The average doesn’t include extra fees, known as points, which most borrowers must pay to get the lowest rates. The fees on five-year adjustable rate (0.3%), the 30-year (0.4%), and the 15-year fixed-rate mortgages (0.4%) all remained unchanged.

Home Sales Tumble

In addition to rising mortgage rates, U.S. home sales slipped this April. U.S. sales of existing homes fell 2.5 % due to rising costs of homes as well as a lack of properties available on the market. These sales reflect the Northeast, South, and West while the Midwest was unchanged.

The sale of new homes also took a hit, falling 1.5% in April. Despite the setback, new-home sales so far this year are 8.4 % higher than in 2017.

The healthy job market has caused an increase in demand for purchasing homes, new and old. However, the housing shortage, rising costs, and increased mortgage rates have become a large burden on the real estate market, which in turn has magnified the competition for buying a home. Here are some additional trends we have seen:

  • Home Sales = DOWN 1.4 % over the past year.
  • Number of Sales Listings = DOWN 6.3 % over the past year.
  • Median Sales Price of New Home = UP 0.4 % from a year ago, to $312,400. 
  • Average Price of New Home (April) = UP 11.3 % from a year ago, to $407,300. 

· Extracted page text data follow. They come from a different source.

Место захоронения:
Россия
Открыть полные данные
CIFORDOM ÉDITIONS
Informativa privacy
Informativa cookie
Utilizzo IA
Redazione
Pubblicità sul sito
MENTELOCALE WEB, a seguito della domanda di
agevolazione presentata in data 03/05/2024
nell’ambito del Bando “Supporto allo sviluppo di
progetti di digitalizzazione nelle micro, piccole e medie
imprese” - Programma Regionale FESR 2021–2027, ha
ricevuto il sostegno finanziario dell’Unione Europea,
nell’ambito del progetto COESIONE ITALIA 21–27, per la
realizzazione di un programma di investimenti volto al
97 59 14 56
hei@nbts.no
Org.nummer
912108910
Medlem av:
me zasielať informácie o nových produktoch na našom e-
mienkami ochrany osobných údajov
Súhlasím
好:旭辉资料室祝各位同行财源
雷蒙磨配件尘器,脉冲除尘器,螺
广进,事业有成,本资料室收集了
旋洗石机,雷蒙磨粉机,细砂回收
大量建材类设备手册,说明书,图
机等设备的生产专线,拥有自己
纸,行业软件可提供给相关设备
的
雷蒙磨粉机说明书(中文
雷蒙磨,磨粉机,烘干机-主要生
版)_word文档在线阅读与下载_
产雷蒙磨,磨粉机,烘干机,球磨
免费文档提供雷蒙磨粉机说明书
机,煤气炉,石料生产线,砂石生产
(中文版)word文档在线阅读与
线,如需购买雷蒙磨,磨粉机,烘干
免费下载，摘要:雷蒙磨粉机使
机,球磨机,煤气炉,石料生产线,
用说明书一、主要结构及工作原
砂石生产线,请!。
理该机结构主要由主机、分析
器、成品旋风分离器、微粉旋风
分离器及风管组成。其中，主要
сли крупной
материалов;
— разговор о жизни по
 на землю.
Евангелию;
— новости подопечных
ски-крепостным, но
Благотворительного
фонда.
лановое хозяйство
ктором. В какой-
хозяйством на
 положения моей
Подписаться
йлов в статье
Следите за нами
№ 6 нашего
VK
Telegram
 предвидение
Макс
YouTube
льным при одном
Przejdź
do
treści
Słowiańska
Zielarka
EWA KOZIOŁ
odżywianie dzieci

This April, homes were on the market for around 26 days, compared to 39 days a year ago. This decrease is due to buyers attempting to close sales before the affordability of their homes erodes due to higher borrowing costs. Although the increased mortgage rates and decreased sales have taken a toll on the real estate market, we look to the healthy job market as being a key factor for a more successful real estate market as we wait on more housing to come available.